I'm an IT professional, specializing in system and network security. While I have to admit that constructing a perfectly accurate and 100% tamper-proof e-voting system is hypothetically possible (though highly unlikely), this whole argument misses the point.
The absolute number one requirement for any voting system is that the entire process must be transparent to virtually every citizen. It is this transparency that ensures fairness, accuracy and security. Since, with any e-voting system, the entire recording/counting process is conducted by program code that only a miniscule percentage of US citizens can understand, e-voting systems are inherently NOT transparent.
I'll repeat that, in case you missed it: E-voting systems are inherently NOT TRANSPARENT!!
You might suggest that those of us who CAN read code can attest to a system's accuracy and security, but what if other experts disagree? How is it decided which experts are correct, are telling the truth?
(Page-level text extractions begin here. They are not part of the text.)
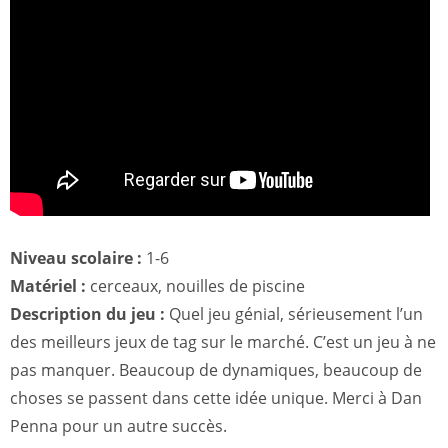
Niveau scolaire :
1-6
Matériel :
cerceaux, nouilles de piscine
Description du jeu :
Quel jeu génial, sérieusement l’un
des meilleurs jeux de tag sur le marché. C’est un jeu à ne
pas manquer. Beaucoup de dynamiques, beaucoup de
choses se passent dans cette idée unique. Merci à Dan
Penna pour un autre succès.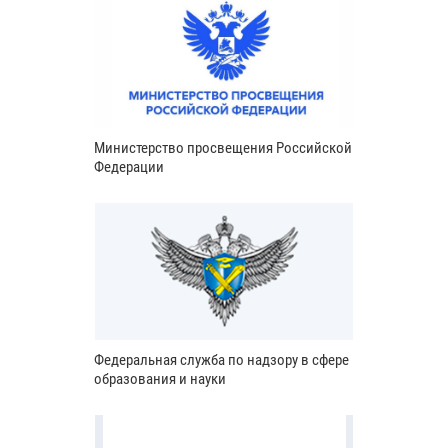
Министерство просвещения Российской
Федерации
Федеральная служба по надзору в сфере
образования и науки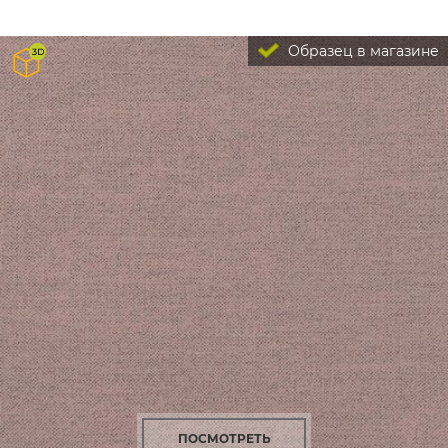
Образец в магазине
ПОСМОТРЕТЬ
Who does this deciding? Someone who can read code? How does one who cannot read code trust THEIR decision? How does one trust the count?
Open Source doesn't address the transparency issue except among people who can already read code. That still leaves the process opaque to the other 98% of citizens/voters.
The "paper trail" solution is also specious. I personally deal with, on average, five malware-infected PCs a week that are doing one thing while displaying or printing something completely different. So, a voter votes and the machine prints a receipt that verifies his input, but the system still records his vote as something else. Yes, you can hand-count all the receipts in full public view as the official vote count, but then you've simply had the voter use a really fucking expensive pencil to mark his ballot.
And, of course, all of this ignores a prime IT directive: "If it ain't broke, don't fix it."
So, what precisely is "broken" with a voting system that uses paper ballots, hand-marked and hand-counted in full public view?
If you want to take action to ensure that future elections produce a fair and accurate count, you can start by clamoring for your local election officials to reject ALL e-voting systems in favor of paper ballots, hand-marked in private and then hand-counted in full public view.